In this tradition of catering to the bosses amid a demoralizing social context, teachers do what it takes to keep things going. The dutiful ones cover their syllabus. It should be noted that the Indian curricula across various educational boards cover an incredible breadth of subject content. To give an illustration, things that I studied in 8th grade physics (e.g., Newtonian Mechanics) are taught at the undergraduate-level in the US. The only way this great breadth of curriculum can be covered is through the use of lecture method. Ideally, a teacher will be able to spend some time introducing a concept and then demonstrate solutions for some textbook questions before moving on to new content. There is little time for experimentation or critical classroom discussions and to go in-depth into the subject. And let’s not forget, the exams do not care for depth. It is very common for teachers to ask students to write responses for the textbook questions more than once for homework.
Parents
Parents in general are concerned about the results and not the process. Unfortunately, the social context is set up where memorization is considered as a sign of being genius. I have an untested hypothesis that children whose parents are more involved with their studies memorize more content.
Private tutoring
The prime purpose of private tutoring is to get access to model responses and to drill and practice more memorization. It is very common for tutors to share their own version of “model” responses with their students.
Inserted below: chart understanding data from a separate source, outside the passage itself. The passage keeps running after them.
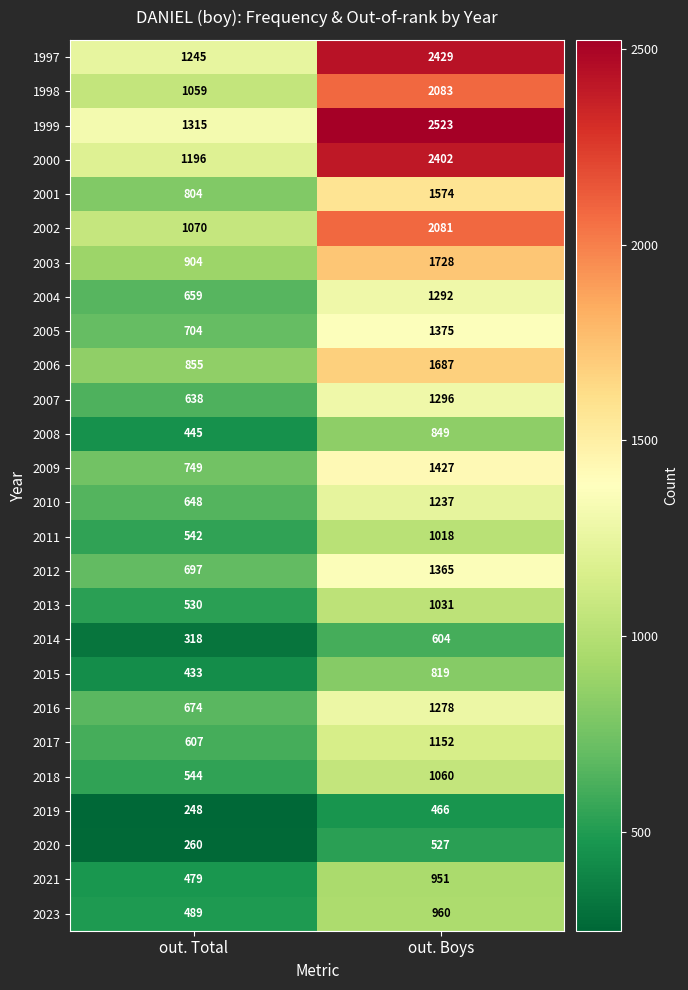

Is it true that 2000 equals 2402 at out. Boys?

True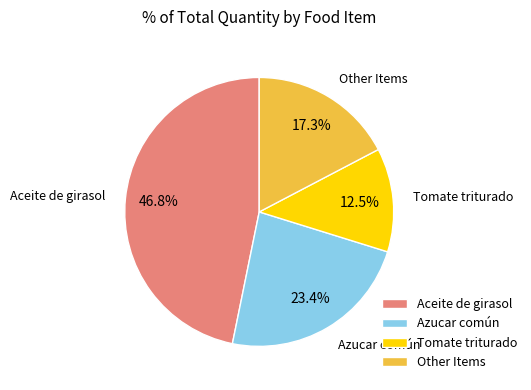

What is the largest slice in the pie chart?

Aceite de girasol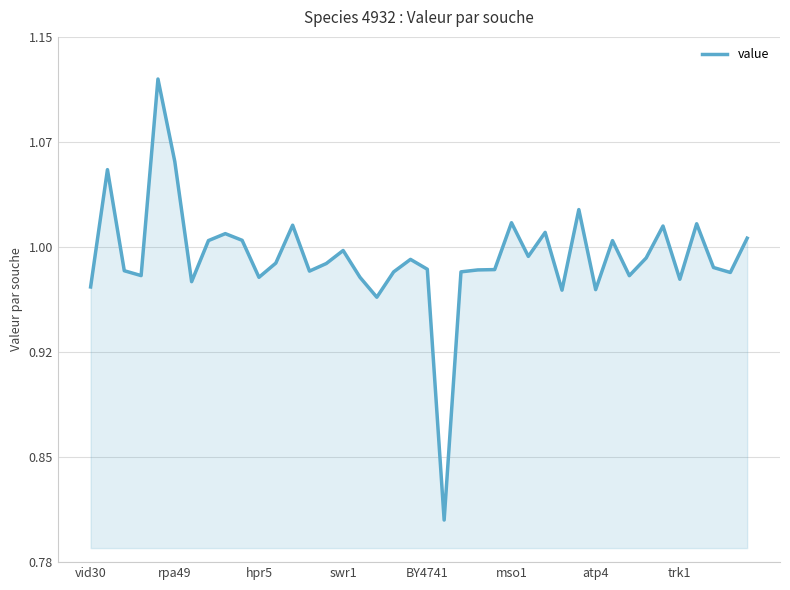

Where is the data nearest to the value 0?

21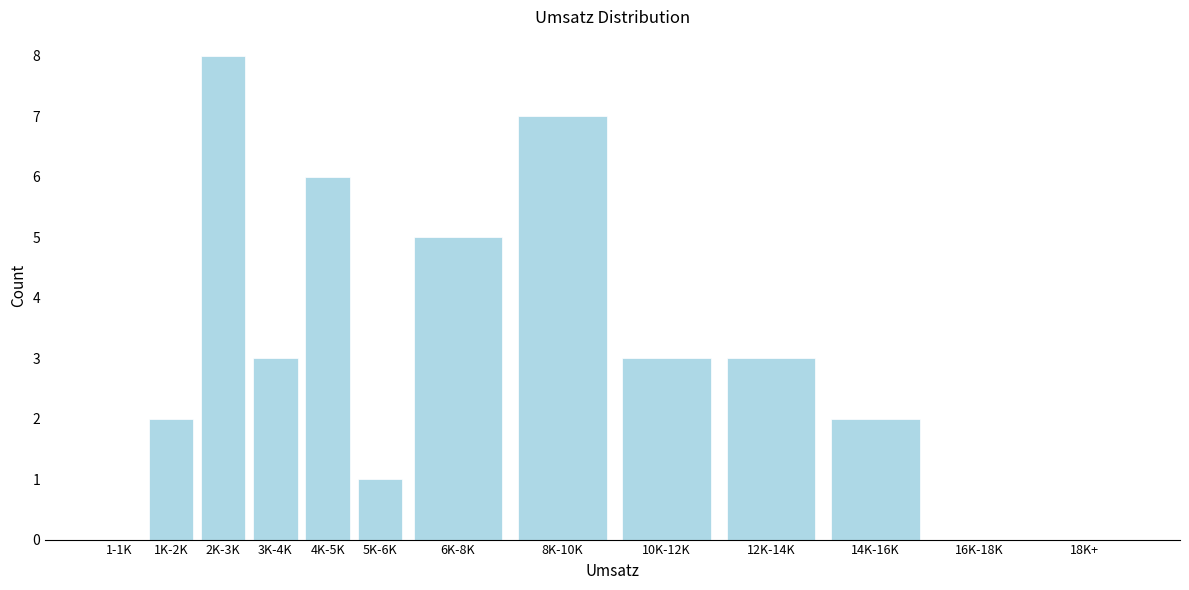

Reading left to right, transcribe all the data shown in this chart.

1-1K=0	1K-2K=2	2K-3K=8	3K-4K=3	4K-5K=6	5K-6K=1	6K-8K=5	8K-10K=7	10K-12K=3	12K-14K=3	14K-16K=2	16K-18K=0	18K+=0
Today as I look back at my 10th standard board exam preparation, I wonder what if the exams had a significant amount of test items at the application level of cognition. I spent more than two months almost memorizing the entire textbook. What if I had spent that time designing some experiments, visiting museums, reading popular science magazines or watching sci-fi movies? I had this sort of question on my board exam:
What is environmental degradation? Mention the measures to control environmental degradation. (5 marks)
One definition and all eight points on ‘Measures to control Environmental Degradation’ mentioned in the textbook. Of course, I nailed it. But, what if I was asked the following question:
Based on your knowledge of the science textbook, prepare a detailed plan of action to cope with the environmental degradation in your home town/village/city. (5 marks)
What if we prepare a social context where students need to tap into their deeper levels of learning? This cannot happen overnight. It is a gradual process: more application level questions in exams, high quality teachers who are as professionally competent and as well-paid as any engineer, doctor, or scientist, more experimentation and higher order discussions in classrooms, entire administrative structure which caters to the students and not the bosses, and….
[Note: This piece sheds light on common patterns. There are always exceptions. A lot of administrators, principals, teachers and parents are putting incredible amount of efforts keeping the students at the centre; and there’s always a Rancho (Aamir Khan’s character in the film ‘3 Idiots’) in every classroom.]